На перемене все ребята жали Калчо руку. Только я, едва прозвенел звонок, опрометью вылетел во двор. На душе кошки скребли, и было отчаянно стыдно смотреть Калчо в глаза. С того дня нас стало семеро… А на дереве я вырезал еще одно имя — Калчо.
II
Сегодня нам не терпится поскорее оказаться в классе. Школьный двор гудит, как растревоженный улей. Девчонки взвизгивают, будто их щекочут. Всем весело! А почему — скажу позже.
У входа в школу пытаемся построиться, как положено, в один ряд, да только это пустая затея: Васе что-то насвистывает и скачет на одной ноге; Танас осколком зеркала пускает солнечных зайчиков, норовя ослепить девчонок; Митре, вооружившись хворостиной, сбивает шапки со стоящих впереди ребят; Калчо сидит на пороге, роется в портфеле, и физиономия у него такая, как будто он что-то потерял, — словом, каждый развлекается кто во что горазд.
Наконец появляется сторож дядя Петре и носком опинка[1] отстраняет Калчо, загородившего проход; отпирает дверь, но впускать нас не спешит. Для пущей важности сторож постукивает себя по ноге коротким прутиком — похоже, ему очень хочется пересчитать нас по головам. Обтекая его сбоку, тонкой струйкой просачиваемся в школу. В нос ударяет привычный запах яичницы — это из квартиры учителя. Он живет со своей женой тетей Анджей здесь же, в левом крыле школьного здания. Дверь в квартиру чуть-чуть приоткрыта, и в щелочку видно, как, опершись головой на руки, у стола сидит тетя Анджа.
Со стороны может показаться, что у тети Анджи не жизнь, а малина: ни тебе забот никаких, ни хлопот. Особенно когда выдаются такие вот погожие, солнечные денечки, как сегодня. Не успеет учитель войти в класс, смотришь, а тетя Анджа уж во дворе. Сядет под сливовое дерево и плетет себе кружевные салфеточки, которым конца-краю не видно. Ручаюсь, не было среди нас никого, кто бы не любил тетю Анджу, мы все в ней души не чаяли. Еще не отзвенит звонок, выбегаем из школы и прямо к ней. О девчонках я уж и не говорю — облепят ее со всех сторон и давай тараторить: «Тетя Анджа, тетя Анджа…»
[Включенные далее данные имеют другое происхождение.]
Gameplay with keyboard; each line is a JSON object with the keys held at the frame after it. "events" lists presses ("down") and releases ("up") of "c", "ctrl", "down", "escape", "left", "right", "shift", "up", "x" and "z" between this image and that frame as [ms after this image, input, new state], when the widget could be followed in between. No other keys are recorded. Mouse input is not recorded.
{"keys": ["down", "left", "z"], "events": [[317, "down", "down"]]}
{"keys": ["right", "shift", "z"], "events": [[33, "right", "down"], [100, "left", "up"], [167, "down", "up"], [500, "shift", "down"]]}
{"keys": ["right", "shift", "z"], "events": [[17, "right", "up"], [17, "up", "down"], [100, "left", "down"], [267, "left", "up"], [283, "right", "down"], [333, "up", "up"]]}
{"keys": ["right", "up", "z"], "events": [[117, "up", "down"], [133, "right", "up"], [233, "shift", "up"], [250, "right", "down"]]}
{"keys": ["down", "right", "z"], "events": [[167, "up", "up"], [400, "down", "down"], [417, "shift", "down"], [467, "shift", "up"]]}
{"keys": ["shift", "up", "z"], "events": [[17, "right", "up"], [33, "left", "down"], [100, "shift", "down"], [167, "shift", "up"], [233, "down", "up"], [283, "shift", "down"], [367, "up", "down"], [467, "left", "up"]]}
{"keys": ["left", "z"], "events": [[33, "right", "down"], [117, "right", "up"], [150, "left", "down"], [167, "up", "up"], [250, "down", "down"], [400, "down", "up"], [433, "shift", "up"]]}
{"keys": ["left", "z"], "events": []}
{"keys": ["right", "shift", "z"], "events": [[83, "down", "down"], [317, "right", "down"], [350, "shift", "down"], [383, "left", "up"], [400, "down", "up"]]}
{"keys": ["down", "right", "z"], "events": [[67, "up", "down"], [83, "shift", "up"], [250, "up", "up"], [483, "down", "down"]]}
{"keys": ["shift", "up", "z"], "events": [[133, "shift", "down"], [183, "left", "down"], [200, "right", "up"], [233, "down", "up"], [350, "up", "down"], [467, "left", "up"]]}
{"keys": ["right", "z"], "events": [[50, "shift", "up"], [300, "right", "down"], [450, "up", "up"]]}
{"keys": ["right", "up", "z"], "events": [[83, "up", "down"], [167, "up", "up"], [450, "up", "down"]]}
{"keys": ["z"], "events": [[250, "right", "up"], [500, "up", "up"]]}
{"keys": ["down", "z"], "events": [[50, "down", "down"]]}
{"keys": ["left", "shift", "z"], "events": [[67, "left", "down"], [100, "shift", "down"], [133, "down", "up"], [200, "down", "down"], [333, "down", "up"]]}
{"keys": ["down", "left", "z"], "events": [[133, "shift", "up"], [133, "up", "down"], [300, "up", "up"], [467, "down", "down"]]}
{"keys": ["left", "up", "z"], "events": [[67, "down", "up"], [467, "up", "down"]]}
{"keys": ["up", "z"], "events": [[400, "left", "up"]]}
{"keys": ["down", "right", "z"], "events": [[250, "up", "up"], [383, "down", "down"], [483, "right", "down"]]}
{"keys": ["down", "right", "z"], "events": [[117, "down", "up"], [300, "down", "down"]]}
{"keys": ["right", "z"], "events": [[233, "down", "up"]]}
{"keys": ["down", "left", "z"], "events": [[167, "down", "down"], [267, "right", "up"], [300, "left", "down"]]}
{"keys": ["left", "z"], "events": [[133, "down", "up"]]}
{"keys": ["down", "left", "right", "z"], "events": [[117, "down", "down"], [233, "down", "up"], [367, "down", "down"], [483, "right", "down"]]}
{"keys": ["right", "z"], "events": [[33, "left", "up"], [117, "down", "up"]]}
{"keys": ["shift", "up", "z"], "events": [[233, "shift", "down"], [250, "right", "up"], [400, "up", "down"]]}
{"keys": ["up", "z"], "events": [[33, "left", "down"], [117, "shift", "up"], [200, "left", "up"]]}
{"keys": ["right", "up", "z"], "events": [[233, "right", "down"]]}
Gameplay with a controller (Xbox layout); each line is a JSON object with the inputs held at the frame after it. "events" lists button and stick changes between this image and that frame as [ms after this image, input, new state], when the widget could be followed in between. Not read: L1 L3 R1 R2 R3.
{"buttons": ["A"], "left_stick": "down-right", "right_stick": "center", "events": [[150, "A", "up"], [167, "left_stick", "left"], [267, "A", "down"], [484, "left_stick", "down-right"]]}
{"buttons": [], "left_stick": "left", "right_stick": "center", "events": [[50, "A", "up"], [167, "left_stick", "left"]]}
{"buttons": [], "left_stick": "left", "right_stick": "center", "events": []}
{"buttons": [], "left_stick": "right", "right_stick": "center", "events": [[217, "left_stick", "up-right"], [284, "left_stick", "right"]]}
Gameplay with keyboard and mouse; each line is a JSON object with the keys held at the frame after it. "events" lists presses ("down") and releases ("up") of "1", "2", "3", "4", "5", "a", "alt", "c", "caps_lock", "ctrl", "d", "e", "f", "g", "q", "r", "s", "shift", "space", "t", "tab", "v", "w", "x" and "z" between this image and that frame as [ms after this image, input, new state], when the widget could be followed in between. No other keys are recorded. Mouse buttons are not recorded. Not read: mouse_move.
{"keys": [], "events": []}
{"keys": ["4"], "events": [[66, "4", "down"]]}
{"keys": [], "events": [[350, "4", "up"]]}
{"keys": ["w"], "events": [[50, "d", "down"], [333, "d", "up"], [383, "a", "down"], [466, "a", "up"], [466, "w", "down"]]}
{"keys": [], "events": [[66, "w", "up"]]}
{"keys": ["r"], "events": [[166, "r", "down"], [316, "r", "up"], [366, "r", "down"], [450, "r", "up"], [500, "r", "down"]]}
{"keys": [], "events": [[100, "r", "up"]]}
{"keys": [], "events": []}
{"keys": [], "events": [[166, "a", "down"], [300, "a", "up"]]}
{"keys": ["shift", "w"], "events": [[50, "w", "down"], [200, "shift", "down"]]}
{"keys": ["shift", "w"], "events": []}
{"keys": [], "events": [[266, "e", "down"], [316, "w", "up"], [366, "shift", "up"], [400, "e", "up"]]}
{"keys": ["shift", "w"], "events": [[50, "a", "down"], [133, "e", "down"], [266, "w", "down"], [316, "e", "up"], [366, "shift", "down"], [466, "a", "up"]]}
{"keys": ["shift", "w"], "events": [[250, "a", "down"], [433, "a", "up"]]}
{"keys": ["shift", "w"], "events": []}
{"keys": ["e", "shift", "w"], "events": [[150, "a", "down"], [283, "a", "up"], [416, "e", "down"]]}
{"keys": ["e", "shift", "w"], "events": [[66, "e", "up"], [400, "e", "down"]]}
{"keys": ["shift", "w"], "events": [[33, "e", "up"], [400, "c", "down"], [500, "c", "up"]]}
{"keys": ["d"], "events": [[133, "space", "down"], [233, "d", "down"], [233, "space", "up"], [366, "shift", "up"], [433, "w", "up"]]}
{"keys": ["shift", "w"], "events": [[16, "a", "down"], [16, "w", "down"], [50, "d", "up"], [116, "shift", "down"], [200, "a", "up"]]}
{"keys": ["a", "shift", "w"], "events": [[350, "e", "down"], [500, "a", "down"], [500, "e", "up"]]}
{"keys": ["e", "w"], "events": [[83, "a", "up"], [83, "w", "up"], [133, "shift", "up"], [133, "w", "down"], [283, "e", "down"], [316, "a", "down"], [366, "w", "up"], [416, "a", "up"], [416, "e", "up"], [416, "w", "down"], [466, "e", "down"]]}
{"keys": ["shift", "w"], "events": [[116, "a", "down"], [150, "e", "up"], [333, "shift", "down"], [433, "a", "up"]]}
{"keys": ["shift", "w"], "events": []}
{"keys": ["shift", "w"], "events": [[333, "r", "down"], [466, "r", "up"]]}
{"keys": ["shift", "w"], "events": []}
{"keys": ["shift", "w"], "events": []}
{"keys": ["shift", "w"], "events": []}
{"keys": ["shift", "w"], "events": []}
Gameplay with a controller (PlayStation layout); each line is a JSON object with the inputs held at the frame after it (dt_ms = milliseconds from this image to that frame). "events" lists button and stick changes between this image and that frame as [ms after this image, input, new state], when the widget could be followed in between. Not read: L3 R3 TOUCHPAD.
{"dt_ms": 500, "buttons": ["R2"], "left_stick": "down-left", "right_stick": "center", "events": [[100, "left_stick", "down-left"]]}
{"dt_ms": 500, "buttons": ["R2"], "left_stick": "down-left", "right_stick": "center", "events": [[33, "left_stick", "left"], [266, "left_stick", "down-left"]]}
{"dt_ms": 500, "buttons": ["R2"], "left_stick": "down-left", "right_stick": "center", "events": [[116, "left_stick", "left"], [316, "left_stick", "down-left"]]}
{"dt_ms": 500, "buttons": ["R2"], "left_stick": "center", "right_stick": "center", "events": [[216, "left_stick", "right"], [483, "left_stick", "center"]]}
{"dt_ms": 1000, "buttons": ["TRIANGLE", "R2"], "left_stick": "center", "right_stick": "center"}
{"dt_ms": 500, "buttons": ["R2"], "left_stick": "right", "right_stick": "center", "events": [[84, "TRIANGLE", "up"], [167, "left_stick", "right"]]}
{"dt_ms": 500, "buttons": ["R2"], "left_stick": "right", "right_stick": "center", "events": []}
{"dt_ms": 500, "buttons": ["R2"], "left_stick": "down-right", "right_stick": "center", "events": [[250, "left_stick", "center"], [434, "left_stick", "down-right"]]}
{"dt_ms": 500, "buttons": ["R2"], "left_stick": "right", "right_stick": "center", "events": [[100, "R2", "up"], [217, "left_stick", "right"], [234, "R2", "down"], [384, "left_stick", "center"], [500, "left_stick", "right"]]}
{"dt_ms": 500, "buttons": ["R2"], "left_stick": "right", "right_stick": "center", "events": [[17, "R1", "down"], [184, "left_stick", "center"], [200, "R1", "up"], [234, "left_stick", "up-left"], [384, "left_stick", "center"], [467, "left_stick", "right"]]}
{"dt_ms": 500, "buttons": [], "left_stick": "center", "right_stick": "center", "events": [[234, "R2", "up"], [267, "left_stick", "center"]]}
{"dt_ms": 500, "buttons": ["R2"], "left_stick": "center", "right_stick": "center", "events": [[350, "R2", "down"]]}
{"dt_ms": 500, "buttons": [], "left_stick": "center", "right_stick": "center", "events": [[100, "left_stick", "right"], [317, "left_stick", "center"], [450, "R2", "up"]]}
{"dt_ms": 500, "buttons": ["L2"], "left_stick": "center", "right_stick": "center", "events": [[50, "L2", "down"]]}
Правда, время от времени она перестает быть для нас тетей Анджей. Случается это раза два в месяц, когда учителя вызывают в город по школьным делам. Вот уж когда мы веселимся на полную катушку! Да может ли быть иначе, ежели учительницей в такие дни становится наша тетя Анджа? Дверь в классе открывается, и в нее бочком, чтобы не застрять в проеме, входит тетя Анджа — вернее, учительница. Мы по привычке срываемся с мест и гурьбой несемся в другую комнату за стулом, потому что тот, на котором сидит учитель, слишком мал для нее, да к тому ж еще и шатается. Отерев маленьким кружевным платочком пот со лба, учительница обычно спрашивает:
— Ну и чем мы сегодня займемся? Класс бурлит и клокочет:
— Хотим петь! Давайте рисовать! Пожалуйста, расскажите сказку! Будем считать!
— Тогда приступим. Да тише вы, совсем оглушили!
И мы приступаем. По правую руку от меня Васе мастерит хитроумную брызгалку. Интересно, чья шея первой пострадает от этой штуковины? За спиной что-то вырезают из жестянки — скрип и скрежет, аж мурашки по коже бегут. Единственное спасение — развернуться и показать кулак. Что я и делаю. Коле пересел вперед и что-то жует. По тому, как у меня сводит челюсти, нетрудно догадаться, что это сливы. Я разглядываю свой рисунок и сокрушенно вздыхаю: хоть прямо на него смотри, хоть сбоку, хоть зажмурься на один глаз — результат один. Не похожа учительница на себя, и все тут. Особенно нос. На что угодно готов поспорить, такой нос ни одному художнику не осилить: длинный, остренький, а кончик этак кверху вздернут. Но делать нечего, до звонка еще далеко, и я снова погружаюсь в муки творчества.